Recent developments in European Consumer Law: Sanctions for breaching national rules on consumer credit: the CJEU in C-303/20
Earlier this month the CJEU delivered another judgment on the interpretation of Directive 2008/48/EC on Consumer Credit Agreements. In C-303/20 Ultimo Portfolio Investment SA v KM the CJEU was asked to interpret Art. 23 of the Directive, according to which, penalties for breach of national rules on consumer credit must be effective, proportionate, and dissuasive.
The consumer, KM concluded a consumer credit agreement with Aasa Polska, from which agreement the debt was assigned to the claimant, Ultimo Portfolio Investment. Although the monthly installments for this loan were only around 88 EUR (408 PLN), it transpired that at the time when the contract was concluded, the consumer was heavily indebted, having 23 loans, and her husband independently extra 24 active loans! These together totaled approximately 98 840 EUR (457 830 PLN) amounting to a monthly figure of approx. 2 153 EUR (2300 PLN). At the time, KN was employed with a net salary of approx. 500 EUR (2300 PLN) and her husband was out of work, with no disposable income.
Unsurprisingly, the consumer was unable to honour her payment obligations, and following the default, the claimant brought an action in front of the competent Polish court. The defendant consumer however alleged that before the loan was approved, the lender did not ask any questions to enquire about her financial situation: her outstanding debts, her disposable income, or the debts of her household. Since the claimant was unable to provide proof to the contrary, the court tackled the issue of sanctions, questioning whether the Polish rules correctly implemented Art. 23 of the Directive. In particular, the referring court specified that the Polish Code of Minor Offences only imposes a fine for breaching responsible lending obligations, and this fine is time-barred and only affects the natural persons within the credit institutions such as the director of the company or the credit intermediary.
The legal question
The referring court effectively asked whether Art. 23 of the Directive must be interpreted to mean that in determining the effectiveness, proportionality, and dissuasiveness of the penalties courts could only take into account provision(s) of the national law specially adopted to implement Art. 23 of the Directive?

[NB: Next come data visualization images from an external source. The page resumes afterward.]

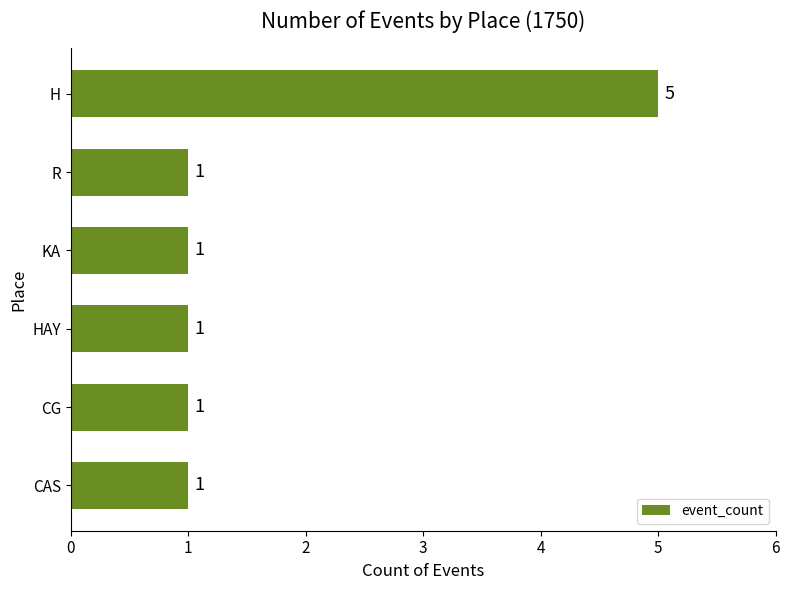

What is the sum of all values?

10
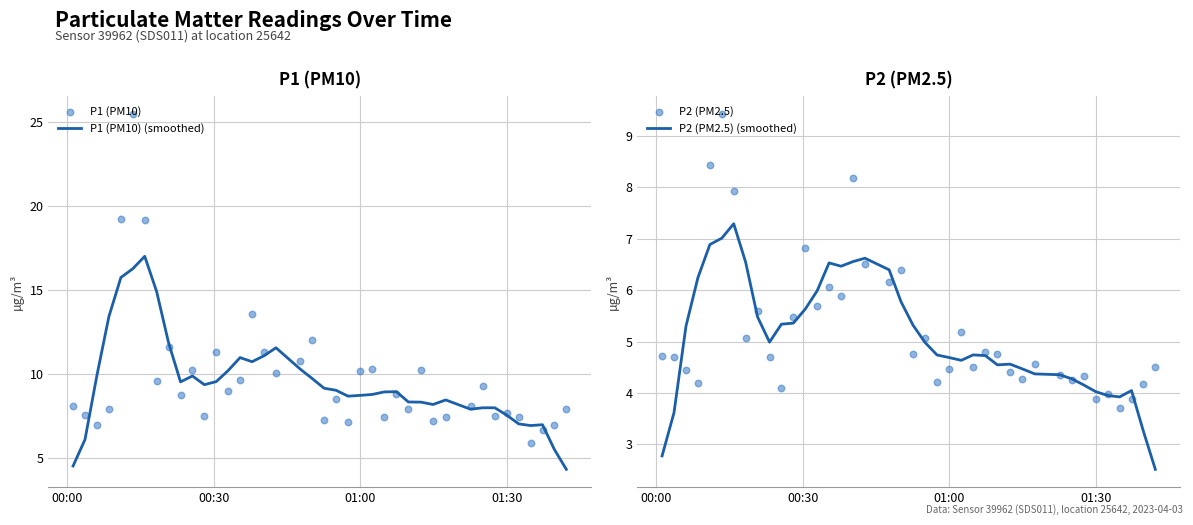

At how many categories does at least one series exceed 9?

24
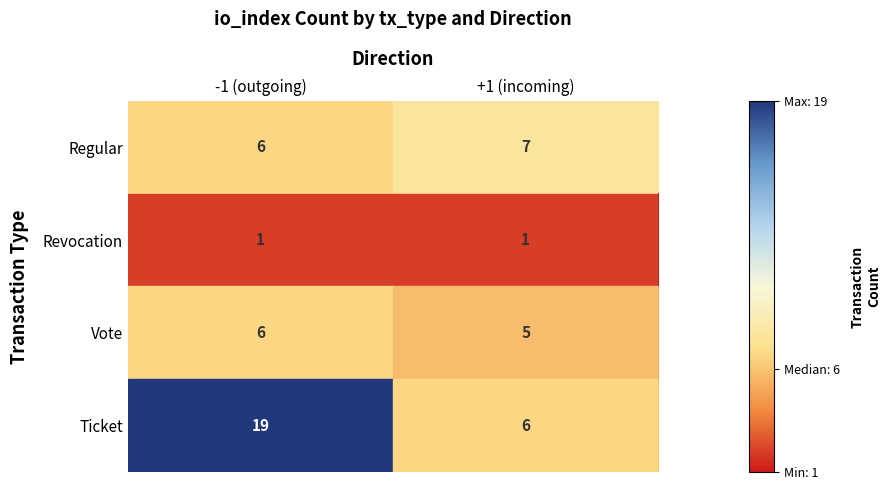

What is the spread (max minus min) of values at +1 (incoming)?

6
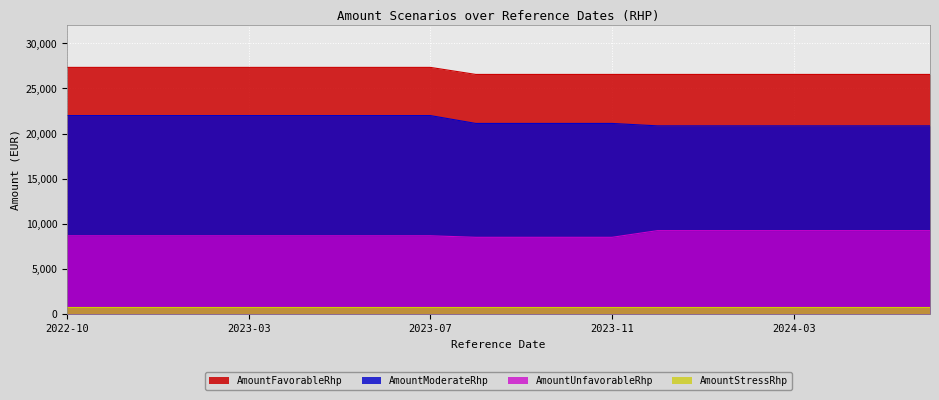

What is the highest value of the AmountFavorableRhp series?

27330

The CJEU ruled that in interpreting Art. 23 of the Directive, national courts must take into account not only the special national provisions that are adopted to transpose the Directive but also the other provisions of the relevant law that should be interpreted in the light of the working and objectives of the Directive.
In its reasoning to CJEU acknowledged that the low amount of the penalty or that facts that it only applies to natural persons may be indicative of its shortcomings. Referring to its earlier case law it reiterated, penalities to be effective and dissuasive they must deprive the economic benefit of the infringement and must have a positive effect on the consumer in question.
However, the CJEU reminded that under Art. 288 TEFU, directives are legal instruments that are result-oriented, while binding on the result to be achieved they leave discretion to the Member States in the form and method of implementation. Consequently, transposition does not necessarily require legislative action. The existence of general principles and general rules may render a legislative action superfluous. It follows, that in order to determine whether a national law adequately implemented the obligations resulting from the given directive, it is important to take into account not only the legislation specifically adopted for the purposes of transposing the directive but also ‘all the available and applicable legal rules.’ National courts must therefore consider the whole body of rules of national law and interpret them in the light of the wording and purpose of the Directive in order to achieve the outcome that is consistent with the objectives pursued by the Directive.
In the present case, the court highlighted that Polish law benefits from a range of civil penalties in addition to those in the Code of Minor Offences. Importantly, the CJEU also highlighted that the case at hand would benefit from the penalty applicable for using unfair terms. Namely, Directive 1993/13/EC on unfair contract terms was implemented in Polish law to render excessive charges not binding on consumers (see our report on Profi Credit Polska).
This judgment provided an important contribution to our understanding of European consumer credit law. It suggests a holistic or we could call a ‘contextual approach’ to interpreting the fairly vague and general provision on penalties in Art. 23 of the Directive, giving it a more concrete content in a national context. The important message is that in determining whether the sanction meets the requirements of the Directive, national courts must take into account all available sanctions under the applicable national rules, and the CJEU seems to suggest that if more than one sanction is applicable, national courts should weigh them up according to the criteria provided in Art. 23. The judgment also gives useful hints on how to interpret what is effective and dissuasive in the case at hand, and it could be read in connection with other judgments that tackled the aspect of proportionality of sanctions (see our report on Home Credit Slovakia).